Placebos can't cure diseases, but research suggests that they seem to bring some people relief from subjective symptoms, such as pain, nausea, anxiety and fatigue.
But there's a reason your doctor isn't giving you a sugar pill and telling you it's a new wonder drug. The thinking has been that you need to actually believe that you're taking a real drug in order to see any benefits. And a doctor intentionally deceiving a patient is an ethical no-no.
So placebos have pretty much been tossed in the "garbage pail" of clinical practice, says Ted Kaptchuk, director of the Program for Placebo Studies and the Therapeutic Encounter at Beth Israel Deaconess Medical Center. In an attempt to make them more useful, he has been studying whether people might see a benefit from a placebo even if they knew it was a placebo, with no active ingredients. An earlier study found that so-called "open-label" or "honest" placebos improved symptoms among people with irritable bowel syndrome.
And Kaptchuk and his colleagues found the same effect among people with garden-variety lower back pain, the most common kind of pain reported by American adults.

Collection entries:
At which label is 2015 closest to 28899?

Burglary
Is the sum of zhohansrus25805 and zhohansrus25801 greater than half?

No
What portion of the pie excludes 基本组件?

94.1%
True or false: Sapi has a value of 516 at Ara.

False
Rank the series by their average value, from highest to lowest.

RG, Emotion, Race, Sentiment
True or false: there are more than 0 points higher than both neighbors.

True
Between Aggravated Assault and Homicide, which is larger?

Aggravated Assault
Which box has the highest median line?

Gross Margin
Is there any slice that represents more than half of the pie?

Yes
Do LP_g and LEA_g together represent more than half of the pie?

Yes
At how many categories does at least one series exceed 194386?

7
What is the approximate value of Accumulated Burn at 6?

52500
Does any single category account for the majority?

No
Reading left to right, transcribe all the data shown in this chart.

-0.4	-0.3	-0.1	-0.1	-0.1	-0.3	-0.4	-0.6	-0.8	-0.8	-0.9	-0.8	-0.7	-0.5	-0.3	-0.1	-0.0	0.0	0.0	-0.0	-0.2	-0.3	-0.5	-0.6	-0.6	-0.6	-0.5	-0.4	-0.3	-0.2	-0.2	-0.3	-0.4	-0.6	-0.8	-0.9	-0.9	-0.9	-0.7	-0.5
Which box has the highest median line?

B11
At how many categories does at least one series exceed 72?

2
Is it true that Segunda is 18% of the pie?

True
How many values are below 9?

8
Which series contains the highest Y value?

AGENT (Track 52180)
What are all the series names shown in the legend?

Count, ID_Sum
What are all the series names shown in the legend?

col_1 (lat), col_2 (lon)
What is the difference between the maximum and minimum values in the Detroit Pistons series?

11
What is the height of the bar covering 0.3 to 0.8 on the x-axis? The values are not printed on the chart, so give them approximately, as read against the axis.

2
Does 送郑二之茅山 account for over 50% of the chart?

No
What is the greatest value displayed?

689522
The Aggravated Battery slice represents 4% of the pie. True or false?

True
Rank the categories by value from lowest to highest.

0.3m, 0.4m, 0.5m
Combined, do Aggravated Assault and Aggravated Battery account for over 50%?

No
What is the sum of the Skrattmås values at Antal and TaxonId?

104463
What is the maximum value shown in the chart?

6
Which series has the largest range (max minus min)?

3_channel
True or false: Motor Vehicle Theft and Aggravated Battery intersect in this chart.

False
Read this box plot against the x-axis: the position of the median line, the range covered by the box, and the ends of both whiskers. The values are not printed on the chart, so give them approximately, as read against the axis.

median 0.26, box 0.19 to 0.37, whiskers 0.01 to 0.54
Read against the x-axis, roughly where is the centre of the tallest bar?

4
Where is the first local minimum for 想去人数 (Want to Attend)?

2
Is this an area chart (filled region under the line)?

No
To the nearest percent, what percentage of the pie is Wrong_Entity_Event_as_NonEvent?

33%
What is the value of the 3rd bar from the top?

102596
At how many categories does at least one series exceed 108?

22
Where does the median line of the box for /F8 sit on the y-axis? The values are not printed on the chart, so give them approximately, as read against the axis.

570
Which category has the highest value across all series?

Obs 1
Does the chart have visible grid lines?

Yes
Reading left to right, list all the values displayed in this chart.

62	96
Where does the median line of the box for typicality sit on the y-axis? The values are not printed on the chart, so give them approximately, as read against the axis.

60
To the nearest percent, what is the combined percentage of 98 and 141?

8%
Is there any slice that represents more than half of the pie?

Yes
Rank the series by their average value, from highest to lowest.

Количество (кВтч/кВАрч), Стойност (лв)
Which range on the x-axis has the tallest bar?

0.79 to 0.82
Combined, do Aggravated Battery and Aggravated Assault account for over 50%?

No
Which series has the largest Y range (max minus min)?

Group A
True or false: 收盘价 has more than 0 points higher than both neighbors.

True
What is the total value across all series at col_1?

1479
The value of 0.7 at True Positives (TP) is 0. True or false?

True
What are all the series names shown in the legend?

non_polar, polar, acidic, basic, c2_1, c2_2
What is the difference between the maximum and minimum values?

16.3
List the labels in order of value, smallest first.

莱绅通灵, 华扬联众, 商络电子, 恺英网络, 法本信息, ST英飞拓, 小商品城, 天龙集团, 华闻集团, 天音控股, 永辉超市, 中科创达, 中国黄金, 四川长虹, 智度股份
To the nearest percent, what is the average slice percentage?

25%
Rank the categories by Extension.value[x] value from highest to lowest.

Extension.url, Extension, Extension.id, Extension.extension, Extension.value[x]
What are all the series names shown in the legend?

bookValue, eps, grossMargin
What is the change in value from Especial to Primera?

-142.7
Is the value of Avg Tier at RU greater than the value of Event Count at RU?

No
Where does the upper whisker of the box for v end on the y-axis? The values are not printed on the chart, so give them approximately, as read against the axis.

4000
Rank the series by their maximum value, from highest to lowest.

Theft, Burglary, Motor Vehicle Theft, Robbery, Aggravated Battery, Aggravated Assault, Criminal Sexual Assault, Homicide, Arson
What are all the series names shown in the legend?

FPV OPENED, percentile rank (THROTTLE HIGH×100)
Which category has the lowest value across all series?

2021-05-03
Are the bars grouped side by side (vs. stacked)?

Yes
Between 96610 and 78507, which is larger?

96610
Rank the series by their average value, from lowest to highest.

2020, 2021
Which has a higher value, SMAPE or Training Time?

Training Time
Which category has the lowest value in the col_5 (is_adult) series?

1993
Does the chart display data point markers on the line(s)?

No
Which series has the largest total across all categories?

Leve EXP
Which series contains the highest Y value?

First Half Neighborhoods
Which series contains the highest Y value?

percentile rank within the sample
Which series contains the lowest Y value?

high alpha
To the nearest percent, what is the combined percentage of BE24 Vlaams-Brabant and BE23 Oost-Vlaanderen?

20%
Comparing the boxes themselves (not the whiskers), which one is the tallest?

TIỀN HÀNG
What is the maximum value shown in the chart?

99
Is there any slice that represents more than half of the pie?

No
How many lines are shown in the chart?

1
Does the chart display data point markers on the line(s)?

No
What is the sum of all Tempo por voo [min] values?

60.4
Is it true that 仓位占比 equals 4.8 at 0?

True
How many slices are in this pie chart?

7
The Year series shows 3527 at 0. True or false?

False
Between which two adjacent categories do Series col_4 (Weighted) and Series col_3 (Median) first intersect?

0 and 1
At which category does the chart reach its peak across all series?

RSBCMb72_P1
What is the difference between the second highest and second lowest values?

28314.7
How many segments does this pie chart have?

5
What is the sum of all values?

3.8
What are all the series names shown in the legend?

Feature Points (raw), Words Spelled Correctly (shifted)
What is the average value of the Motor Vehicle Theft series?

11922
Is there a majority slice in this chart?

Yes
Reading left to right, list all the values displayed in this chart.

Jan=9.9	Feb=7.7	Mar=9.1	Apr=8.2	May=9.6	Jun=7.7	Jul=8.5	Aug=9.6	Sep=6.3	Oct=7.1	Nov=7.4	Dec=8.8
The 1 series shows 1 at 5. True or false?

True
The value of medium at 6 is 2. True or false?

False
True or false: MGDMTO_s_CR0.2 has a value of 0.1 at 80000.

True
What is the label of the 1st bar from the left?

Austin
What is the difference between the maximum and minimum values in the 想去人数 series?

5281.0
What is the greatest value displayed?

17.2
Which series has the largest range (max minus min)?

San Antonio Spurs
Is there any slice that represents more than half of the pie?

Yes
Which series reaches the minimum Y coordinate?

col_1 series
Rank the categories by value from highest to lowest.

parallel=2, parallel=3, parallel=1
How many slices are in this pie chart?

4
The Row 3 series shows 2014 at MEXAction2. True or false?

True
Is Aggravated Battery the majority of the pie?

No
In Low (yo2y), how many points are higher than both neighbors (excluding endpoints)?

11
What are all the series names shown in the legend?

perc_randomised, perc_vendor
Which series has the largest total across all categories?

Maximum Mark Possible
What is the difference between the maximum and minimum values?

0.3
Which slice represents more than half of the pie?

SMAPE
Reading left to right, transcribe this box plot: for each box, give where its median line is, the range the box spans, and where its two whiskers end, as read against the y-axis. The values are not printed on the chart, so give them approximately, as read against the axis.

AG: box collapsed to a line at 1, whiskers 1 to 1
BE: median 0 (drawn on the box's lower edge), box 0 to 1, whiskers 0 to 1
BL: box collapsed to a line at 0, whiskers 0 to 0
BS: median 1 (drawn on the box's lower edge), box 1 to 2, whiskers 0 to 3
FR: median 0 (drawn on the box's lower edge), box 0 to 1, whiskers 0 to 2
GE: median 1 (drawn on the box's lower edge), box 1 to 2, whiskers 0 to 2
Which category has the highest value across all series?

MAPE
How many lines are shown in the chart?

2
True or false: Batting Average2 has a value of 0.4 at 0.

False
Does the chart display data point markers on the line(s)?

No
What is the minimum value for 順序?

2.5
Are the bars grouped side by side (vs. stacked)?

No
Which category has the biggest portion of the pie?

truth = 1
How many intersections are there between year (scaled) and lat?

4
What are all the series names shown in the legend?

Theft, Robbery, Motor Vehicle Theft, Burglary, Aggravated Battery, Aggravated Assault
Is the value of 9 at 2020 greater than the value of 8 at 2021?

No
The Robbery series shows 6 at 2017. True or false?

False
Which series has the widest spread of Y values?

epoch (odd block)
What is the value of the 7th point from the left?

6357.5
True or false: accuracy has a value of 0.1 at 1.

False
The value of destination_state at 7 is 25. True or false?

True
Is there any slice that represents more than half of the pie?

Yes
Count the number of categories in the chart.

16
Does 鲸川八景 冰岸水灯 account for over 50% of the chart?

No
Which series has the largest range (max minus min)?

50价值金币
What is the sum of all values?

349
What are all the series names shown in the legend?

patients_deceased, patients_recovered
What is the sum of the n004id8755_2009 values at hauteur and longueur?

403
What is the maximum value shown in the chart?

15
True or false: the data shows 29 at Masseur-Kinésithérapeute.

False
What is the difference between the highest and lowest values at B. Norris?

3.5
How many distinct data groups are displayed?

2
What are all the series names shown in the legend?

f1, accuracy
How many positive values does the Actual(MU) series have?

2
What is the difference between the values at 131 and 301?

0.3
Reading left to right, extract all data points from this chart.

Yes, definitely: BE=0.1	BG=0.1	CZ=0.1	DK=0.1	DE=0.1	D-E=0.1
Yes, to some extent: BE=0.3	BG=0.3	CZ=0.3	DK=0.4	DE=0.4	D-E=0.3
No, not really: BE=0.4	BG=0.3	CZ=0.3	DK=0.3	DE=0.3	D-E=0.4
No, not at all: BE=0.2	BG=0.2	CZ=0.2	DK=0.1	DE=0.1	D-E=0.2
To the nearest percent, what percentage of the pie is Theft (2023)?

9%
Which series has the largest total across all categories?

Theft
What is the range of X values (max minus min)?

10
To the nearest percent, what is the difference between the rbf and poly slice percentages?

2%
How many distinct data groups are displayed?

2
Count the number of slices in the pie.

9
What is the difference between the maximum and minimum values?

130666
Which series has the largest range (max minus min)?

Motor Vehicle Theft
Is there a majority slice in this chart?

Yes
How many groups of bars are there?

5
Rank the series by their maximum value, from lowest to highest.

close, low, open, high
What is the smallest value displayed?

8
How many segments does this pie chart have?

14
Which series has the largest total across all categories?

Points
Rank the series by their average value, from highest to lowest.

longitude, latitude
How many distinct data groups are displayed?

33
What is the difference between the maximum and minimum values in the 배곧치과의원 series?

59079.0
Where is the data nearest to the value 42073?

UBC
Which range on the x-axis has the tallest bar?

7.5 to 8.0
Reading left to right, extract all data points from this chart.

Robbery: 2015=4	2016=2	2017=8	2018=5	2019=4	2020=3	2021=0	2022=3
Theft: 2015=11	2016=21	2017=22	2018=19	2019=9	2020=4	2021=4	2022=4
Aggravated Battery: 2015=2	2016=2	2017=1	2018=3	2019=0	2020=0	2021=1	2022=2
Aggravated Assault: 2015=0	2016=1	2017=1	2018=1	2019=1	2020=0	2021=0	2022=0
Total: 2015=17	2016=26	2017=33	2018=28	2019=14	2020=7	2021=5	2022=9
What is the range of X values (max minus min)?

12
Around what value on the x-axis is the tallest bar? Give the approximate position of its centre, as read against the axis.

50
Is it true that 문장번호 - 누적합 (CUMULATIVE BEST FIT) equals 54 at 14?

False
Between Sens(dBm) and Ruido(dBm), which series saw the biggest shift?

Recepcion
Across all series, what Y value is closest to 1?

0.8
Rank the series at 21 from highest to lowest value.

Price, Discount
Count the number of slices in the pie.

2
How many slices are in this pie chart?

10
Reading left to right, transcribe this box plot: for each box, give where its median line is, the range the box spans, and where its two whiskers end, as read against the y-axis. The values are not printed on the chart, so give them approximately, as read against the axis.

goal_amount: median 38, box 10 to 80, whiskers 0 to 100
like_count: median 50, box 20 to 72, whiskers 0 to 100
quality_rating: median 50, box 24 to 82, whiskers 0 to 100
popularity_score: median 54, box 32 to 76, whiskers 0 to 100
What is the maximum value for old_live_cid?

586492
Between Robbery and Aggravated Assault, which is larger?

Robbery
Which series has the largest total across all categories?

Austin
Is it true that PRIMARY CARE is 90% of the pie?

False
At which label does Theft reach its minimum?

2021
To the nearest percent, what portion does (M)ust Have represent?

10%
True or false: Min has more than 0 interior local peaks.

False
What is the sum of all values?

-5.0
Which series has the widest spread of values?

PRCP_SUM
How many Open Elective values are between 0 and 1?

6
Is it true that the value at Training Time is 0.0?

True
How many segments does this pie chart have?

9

• ABOUT THIS TASK:
Answer these questions about the placebo text:
1. Which subjective symptoms does the placebo text say placebos seem to relieve for some people?
2. In the earlier study, which group of people saw symptoms improve with open-label placebos?
3. According to the placebo text, what is the most common kind of pain reported by American adults?
Work only from the placebo text and leave the material aside.

• ANSWER FOR THE TASK:
1. Pain, nausea, anxiety and fatigue.
2. People with irritable bowel syndrome.
3. Lower back pain.